In
the old continent we are witnessing profound changes in the social arena. There
are deep divisions in the labour front: antagonist contradictions,
discrimination, and arbitrariness...
A
systematic activity has been carried out continuously for decades to destroy the
proletarian ideology. Political organisations, trade unions, state institutions
have been subject to a radical transformation. And they are breaking away from
the masses even more.
Ambition for power has caused the “left” of the
centre parties to cling on to the programme of finance capital.
All parliamentarian parties
are making all their efforts to prevent the development of class struggle and to
restrict it with the laws of the bosses.
Opposition, revelations and
protests have been condemned to a weak and marginal status. They have been
deprived of the instruments of organisation, of expressing opinions and taking a
stance.
The fact that institutions
lose their representative capacity day by day and submit ever more to the
“multinational” oligarchy is being accompanied by the “new” form of
imperialism, which is mistakenly being called as globalism.
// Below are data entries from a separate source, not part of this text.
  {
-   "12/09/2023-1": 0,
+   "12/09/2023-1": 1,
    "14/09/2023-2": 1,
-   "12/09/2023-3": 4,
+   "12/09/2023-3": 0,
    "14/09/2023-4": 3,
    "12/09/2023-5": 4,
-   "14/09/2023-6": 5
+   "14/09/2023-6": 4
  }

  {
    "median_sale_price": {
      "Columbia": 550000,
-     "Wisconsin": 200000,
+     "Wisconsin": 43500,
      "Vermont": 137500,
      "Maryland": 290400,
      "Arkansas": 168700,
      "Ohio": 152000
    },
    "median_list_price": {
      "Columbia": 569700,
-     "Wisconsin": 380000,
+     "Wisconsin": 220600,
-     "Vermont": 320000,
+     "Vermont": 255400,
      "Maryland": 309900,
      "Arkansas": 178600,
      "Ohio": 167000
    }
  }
Reformist parties in general have neither tried to become an alternative
against the economic aggressiveness of capital internationally, nor have they
taken a self-critical stance on the historical collapse of the anti-Leninist
revisionism. They have got closer to the anti-communist camp.
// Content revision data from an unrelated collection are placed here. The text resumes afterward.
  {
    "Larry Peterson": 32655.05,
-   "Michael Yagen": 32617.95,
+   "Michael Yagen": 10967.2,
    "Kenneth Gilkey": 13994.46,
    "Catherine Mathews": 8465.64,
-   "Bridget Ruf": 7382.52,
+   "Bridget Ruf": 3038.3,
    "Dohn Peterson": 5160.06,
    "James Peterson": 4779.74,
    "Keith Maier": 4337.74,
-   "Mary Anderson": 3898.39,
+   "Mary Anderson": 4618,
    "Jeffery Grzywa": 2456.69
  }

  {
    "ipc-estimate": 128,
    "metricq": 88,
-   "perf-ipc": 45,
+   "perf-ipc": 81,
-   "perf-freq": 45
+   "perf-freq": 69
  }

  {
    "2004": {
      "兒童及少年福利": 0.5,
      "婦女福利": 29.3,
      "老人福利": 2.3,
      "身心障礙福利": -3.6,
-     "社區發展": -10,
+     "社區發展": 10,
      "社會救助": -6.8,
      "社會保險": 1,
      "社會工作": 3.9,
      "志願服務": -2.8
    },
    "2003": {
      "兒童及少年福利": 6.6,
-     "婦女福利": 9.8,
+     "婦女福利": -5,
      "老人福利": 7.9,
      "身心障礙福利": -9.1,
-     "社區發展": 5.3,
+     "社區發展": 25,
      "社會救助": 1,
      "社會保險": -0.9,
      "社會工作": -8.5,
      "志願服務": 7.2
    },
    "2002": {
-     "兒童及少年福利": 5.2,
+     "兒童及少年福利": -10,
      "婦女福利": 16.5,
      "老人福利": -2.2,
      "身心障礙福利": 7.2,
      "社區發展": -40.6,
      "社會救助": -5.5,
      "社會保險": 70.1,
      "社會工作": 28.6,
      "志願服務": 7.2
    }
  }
The reformist practice of over 40 years has not given a positive
education to the masses; it has also made Marxism-Leninism, the science of class
struggles, stagnant and frozen. Thus, while those sections of workers’
movement have supported the social democratic illusion, petit bourgeoisie, on
the other hand, have been thrown into Guevarism, anarco-syndicalism and even
into adventurism.
The end of the bipolar world (USA-USSR) has eradicated the need for the
Khrushchevite and euro-communist parties, and prepared the conditions for those
unlimited fierce attacks on the working people, called liberalism.
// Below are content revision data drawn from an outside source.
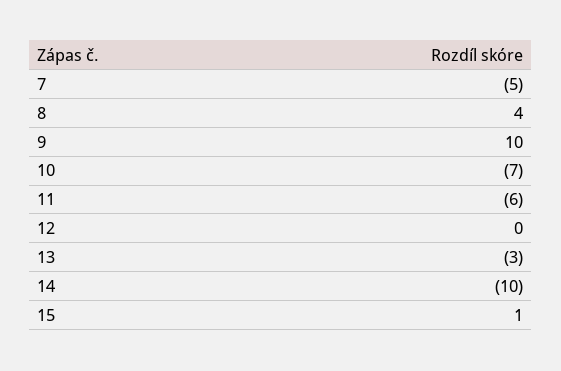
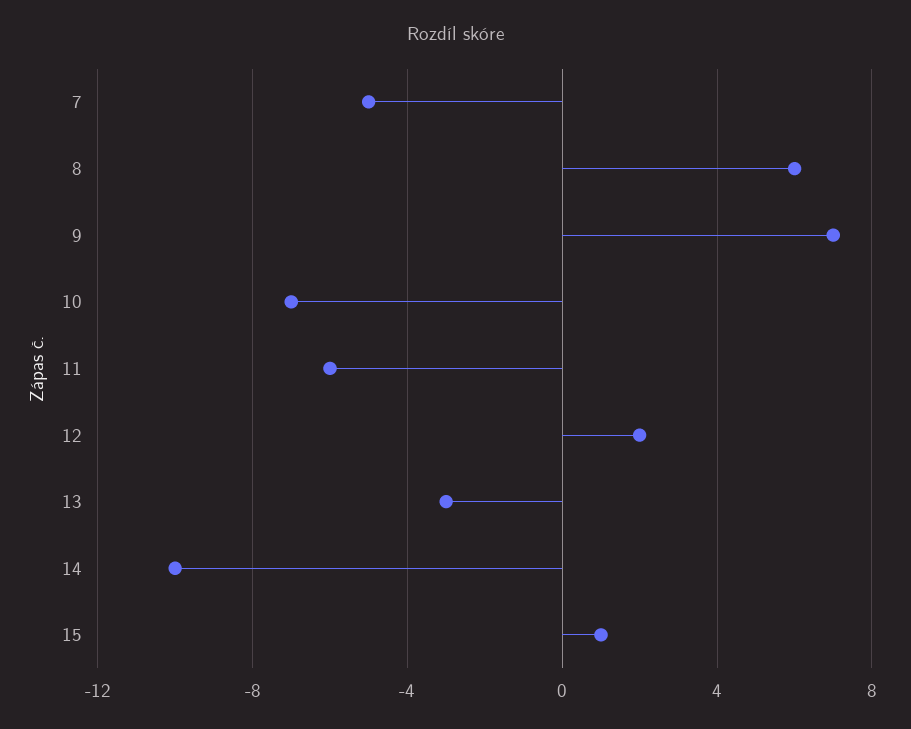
  {
    "7": -5,
-   "8": 4,
+   "8": 6,
-   "9": 10,
+   "9": 7,
    "10": -7,
    "11": -6,
-   "12": 0,
+   "12": 2,
    "13": -3,
    "14": -10,
    "15": 1
  }

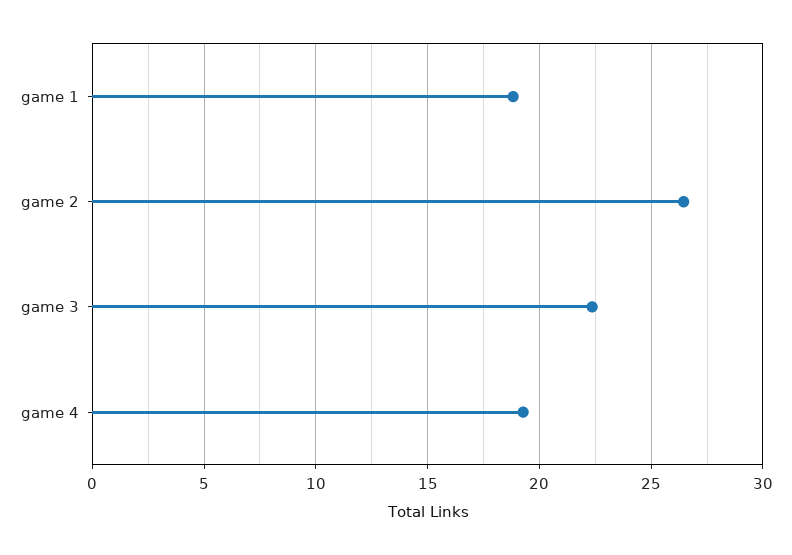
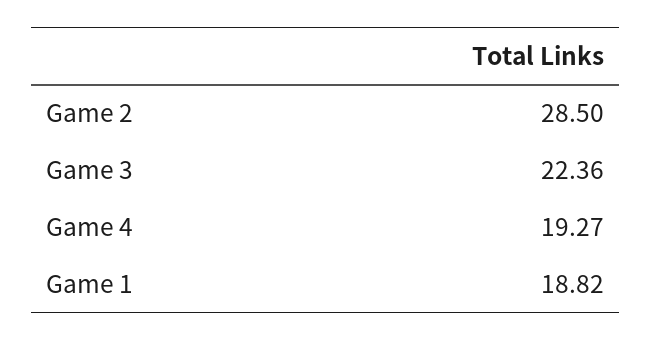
  {
    "game 1": 18.82,
-   "game 2": 26.5,
+   "game 2": 28.5,
    "game 3": 22.36,
    "game 4": 19.27
  }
Leaning on the disaster of globalism, the most fierce form of the
universal dictatorship on waged people, various reformist parties in Italy and
Western Europe have left alone not only the productive sections of the petit
bourgeoisie of the town and the country, but also those defenceless broad
sections of the working class, foreign workers.
Now in many countries discontented people, protesters, those who do not
go to the ballot box constitute the biggest party. In the meantime, neo-fascist
racist parties are succeeding in getting on their side the reaction of those who
have the least of economic possibilities and who consider their existing rights
under threat.
As was the case in France in recent times, the defeat of the socialists
and the rise of the national fascist Le Pen show that the reactionary forces
manipulate national sentiments and even workers’ demands.
While parliamentarian foolishness has been taking the revisionist parties
into liquidation, the collaboration between the oligarchy and the labour
aristocracy leads to the neo-fascist demagogy becoming more effective in the
ranks of the proletariat.
In the old continent, the weakness or lack of a United Proletarian Front,
a United Democratic Front, lies at the roots of profound problems of the working
class movement.
Methods and forms of political existence are becoming useless due to
ideological sectarianism, bureaucratic approaches to the relations with the
class, and rightist deviations in the trade union work. Parties’ political
activities, their agitation and propaganda work are becoming bureaucratised from
the beginning and from the top. We have forgotten, to a certain extent, that
political struggle in the ranks of the workers comes to life and develops in the
course of the class struggle, that they develop their tactics in practice, in
the movement itself.
Marxist-Leninists know that they must be present physically in the areas
where social struggle is sharpest, and on all levels of democratic revolutionary
movement.
The Marxist-Leninist movement must become more profound in the
theoretical plane, benefiting from the lessons of its glorious past, and holding
high especially the flag of Stalin and Enver Hoxha.
Revolutionary forces in different countries where there exist concrete
conditions for radical class struggle are having an institutional and relative
political practice, behaving in such a way that as if according to the Leninist
doctrine there was no need for the movement to go through a qualitative change
in terms of forms and level of struggle in order for these forces to have a
qualitative development. Thus, there emerges a gap between the actual process
and the declaration of principles, which means the abandonment of the principle
of unity between theory and practice.